Entrego às amigas e amigos que me prestigiam com a leitura deste Blog, um artigo escrito pelo senador Cristóvam Buarque, do PDT/DF, que em matéria de educação mantém o discurso original do seu partido e como educador dá curso à linha traçada por Leonel Brizola e Darcy Ribeiro; abre aspas:

O terceiro muro

O Brasil começou a ser construído pela força dos braços dos escravos, desenvolveu-se pela habilidade das mãos dos operários, mas só avançará com o toque competente dos dedos dos operadores no mundo digital. Essa migração dos braços dos escravos para os dedos dos operadores aconteceu exigindo uma crescente qualificação.

Ao escravo bastava a força; ao operário, força e algum treinamento. Mas os operadores atuais precisam de formação, qualificação e educação. A produção de açúcar, ouro e café consumia mão-de-obra e terra; a indústria exigia, além de mão-de-obra e recursos naturais, o capital-máquina. A produção do futuro vai exigir poucos recursos naturais, quase nenhuma mão-de-obra e muita ciência e tecnologia – elementos que compõem o capital-conhecimento. A passagem da escravidão para a liberdade exigiu a abolição; para a economia industrial com o trabalho livre do operário, foram necessários investimentos e treinamento; para a economia do conhecimento, vai ser preciso uma revolução educacional.

Não é possível formar o capital conhecimento sem boas universidades, e estas não surgirão em todo o seu potencial enquanto, no Brasil, apenas um terço da população jovem concluir o Ensino Médio, e com má qualidade.

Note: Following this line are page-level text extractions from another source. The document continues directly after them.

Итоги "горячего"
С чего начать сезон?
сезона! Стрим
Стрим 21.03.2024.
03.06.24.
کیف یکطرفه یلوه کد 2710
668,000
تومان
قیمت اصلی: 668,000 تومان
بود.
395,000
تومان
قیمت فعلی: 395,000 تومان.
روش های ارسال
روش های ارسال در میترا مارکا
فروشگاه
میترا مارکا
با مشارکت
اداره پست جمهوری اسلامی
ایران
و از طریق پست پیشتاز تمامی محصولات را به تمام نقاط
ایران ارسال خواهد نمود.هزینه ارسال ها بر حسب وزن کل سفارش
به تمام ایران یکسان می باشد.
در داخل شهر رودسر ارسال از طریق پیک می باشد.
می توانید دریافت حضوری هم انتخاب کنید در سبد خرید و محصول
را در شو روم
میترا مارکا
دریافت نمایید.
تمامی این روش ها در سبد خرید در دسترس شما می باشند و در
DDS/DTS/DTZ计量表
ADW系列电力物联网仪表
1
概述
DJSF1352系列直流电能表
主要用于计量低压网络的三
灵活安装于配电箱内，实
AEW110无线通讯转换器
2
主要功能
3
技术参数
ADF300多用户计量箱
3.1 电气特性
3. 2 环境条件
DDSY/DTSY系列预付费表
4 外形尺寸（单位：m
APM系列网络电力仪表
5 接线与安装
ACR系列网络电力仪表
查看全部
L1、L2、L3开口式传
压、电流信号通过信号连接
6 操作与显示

Mas a elite brasileira ainda não entendeu a mudança em curso. Os conservadores, contentes com o atual estado das coisas, acham que basta o tempo para a economia crescer, nos mesmos padrões do capitalismo do século XX. Os chamados progressistas, descontentes com a realidade, acreditam que basta copiar os modelos e métodos do socialismo do século XIX. Os primeiros acham que não é preciso mudar, apenas seguir o rumo do passado. Os outros, que a mudança deve ser feita sem mudar o projeto e os conceitos herdados do passado. No tempo dos operadores digitais, ainda continuam acreditando que a vanguarda do progresso social está no proletariado da mão-de-obra dos operários, que estão se transformando em operadores ou em trabalhadores terceirizados e sem qualificação.

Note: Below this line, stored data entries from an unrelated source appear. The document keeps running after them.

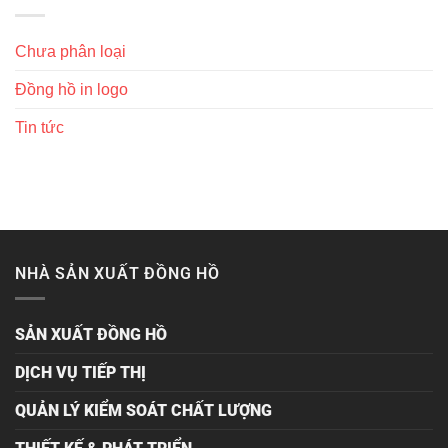
Chưa phân loại
Đồng hồ in logo
Tin tức
NHÀ SẢN XUẤT ĐỒNG HỒ
SẢN XUẤT ĐỒNG HỒ
DỊCH VỤ TIẾP THỊ
QUẢN LÝ KIỂM SOÁT CHẤT LƯỢNG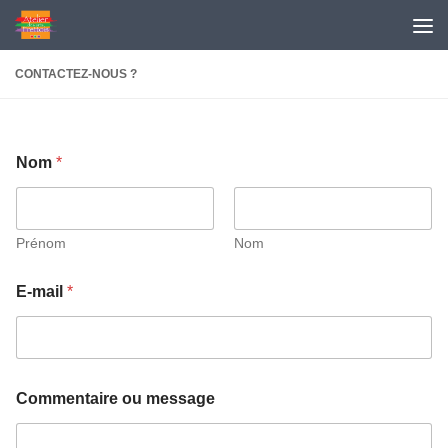
Skip to content
CONTACTEZ-NOUS ?
Nom
*
Prénom
Nom
m
E-mail
*
e
s
s
a
g
e
Commentaire ou message
*
N
o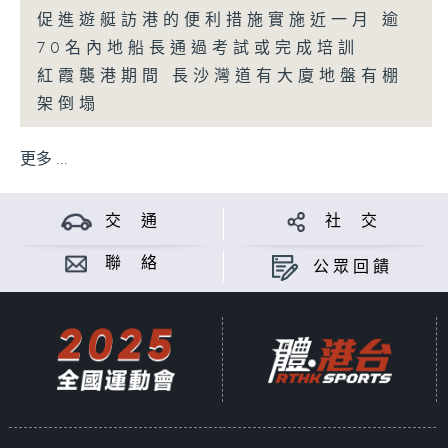
促進遊艇訪港的便利措施實施近一月 逾
70名內地船長通過考試或完成培訓
紅霞襲港期間 長沙灣道有大廈地盤有棚
架倒塌
更多 ...
交 通
社 交
聯 絡
公眾回饋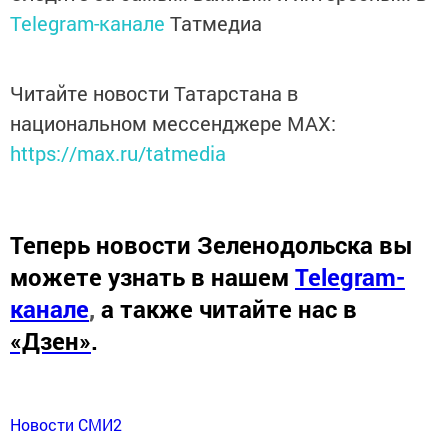
Telegram-канале
Татмедиа
Читайте новости Татарстана в
национальном мессенджере MАХ:
https://max.ru/tatmedia
Теперь
новости Зеленодольска вы
можете узнать в нашем
Telegram-
канале
,
а также читайте нас в
«Дзен»
.
Новости СМИ2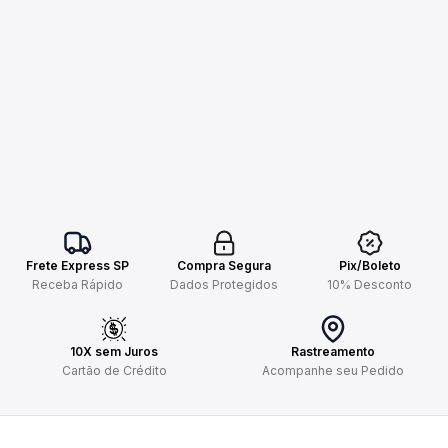
Frete Express SP
Compra Segura
Pix/Boleto
Receba Rápido
Dados Protegidos
10% Desconto
10X sem Juros
Rastreamento
Cartão de Crédito
Acompanhe seu Pedido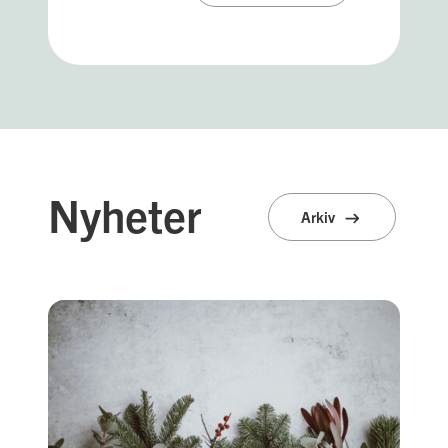
Nyheter
Arkiv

A libertação não está mais na economia nem na estatização, mas na educação e na distribuição do conhecimento. A utopia não é mais uma economia controlada pelo estado que distribui renda, mas um processo social que garanta a mesma chance a todos, e isso só se consegue com uma escola igual para todos: a escola do filho do pobre com a mesma qualidade da escola do filho do rico. Esse é o gesto revolucionário do século XXI. O único capaz de transformar operários em operadores, libertá-los das necessidades e derrubar o muro da desigualdade. Essa é a luta que substitui o objetivo da abolição, do século XIX, e do socialismo, no século XX.

Só a escola igual para todos, e com qualidade máxima, vai permitir que o Brasil derrube o muro da desigualdade, assegurando a mesma chance a cada brasileiro, e também o muro do atraso, avançando para uma economia do conhecimento.

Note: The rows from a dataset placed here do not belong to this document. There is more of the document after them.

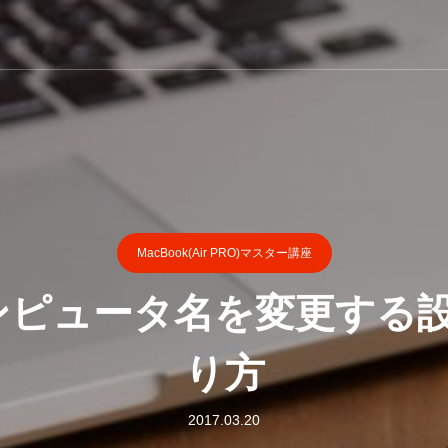
MacBook(Air PRO)マスター講座
ンピュータ名を変更する
り方
2017.03.20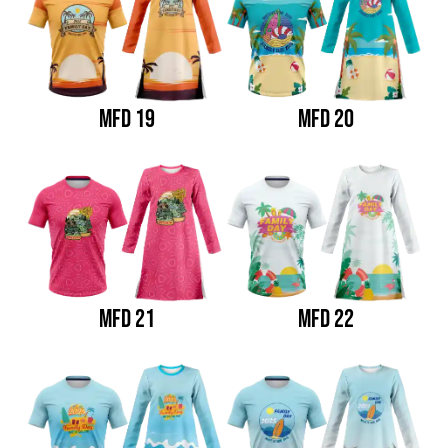
MFD 19
MFD 20
MFD 21
MFD 22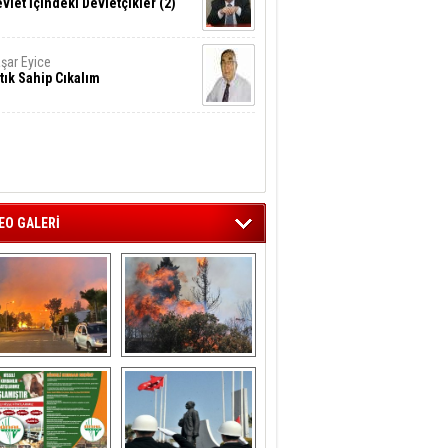
vlet İçindeki Devletçikler (2)
şar Eyice
tık Sahip Cıkalım
EO GALERİ
liağa ‘da  otluk 
Aliağa'nın Ciğerleri 
alanda çıkan 
Yandı
yangın evlere 
sıçramadan 
söndürüldü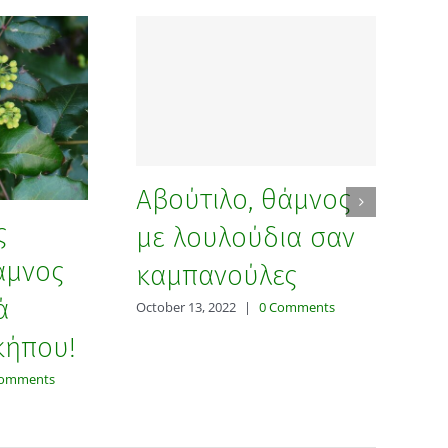
Αβούτιλο, θάμνος
ς
Π
με λουλούδια σαν
άμνος
ε
καμπανούλες
ά
δ
October 13, 2022
|
0 Comments
κήπου!
π
γ
Comments
Sep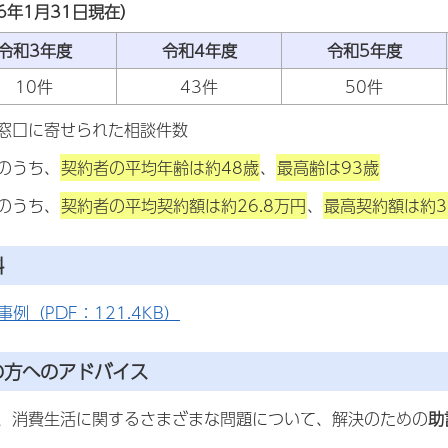
6年1月31日現在）
令和3年度
令和4年度
令和5年度
10件
43件
50件
窓口に寄せられた相談件数
のうち、
契約者の平均年齢は約48歳
、
最高齢は93歳
のうち、
契約者の平均契約額は約26.8万円
、
最高契約額は約3
料
例（PDF：121.4KB）
の方へのアドバイス
、消費生活に関するさまざまな問題について、解決のための
助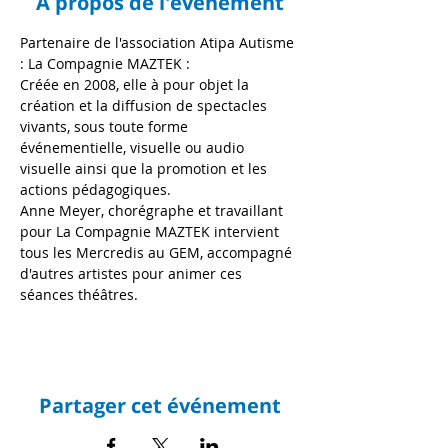
À propos de l'événement
Partenaire de l'association Atipa Autisme 
: La Compagnie MAZTEK :
Créée en 2008, elle à pour objet la 
création et la diffusion de spectacles 
vivants, sous toute forme 
événementielle, visuelle ou audio 
visuelle ainsi que la promotion et les 
actions pédagogiques.
Anne Meyer, chorégraphe et travaillant 
pour La Compagnie MAZTEK intervient 
tous les Mercredis au GEM, accompagné 
d'autres artistes pour animer ces 
séances théâtres.
Partager cet événement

Para derrubar esses dois muros, é preciso derrubar outro: o muro do atraso mental, da consciência atrasada, parada nos séculos XIX ou XX. A chamada esquerda tradicional se recusa a entender essa mudança na realidade e a defender esse novo conceito de revolução. Há uma razão classista, talvez subjetiva: a revolução na educação terá um efeito distributivo sobre a propriedade do conhecimento e, portanto, sobre o acesso aos privilégios que o saber assegura. Se a escola fosse boa para todos, muitos dos que já entraram na universidade teriam ficado de fora, superados pela educação da maioria, hoje excluída.

Tudo mudou, menos a luta de classes entre os que têm e os que não têm – não mais terra, como no tempo dos escravos; ou capital, como no tempo dos operários; mas conhecimento, nestes tempos de operadores. A revolução consiste em fazer uma educação capaz de transformar operários em operadores.

Mas a esquerda, representante da classe média, tornou-se política, social e ideologicamente conservadora, não derrubou o terceiro muro, e ainda se beneficia dele para proteger seus privilégios de classe dona do conhecimento.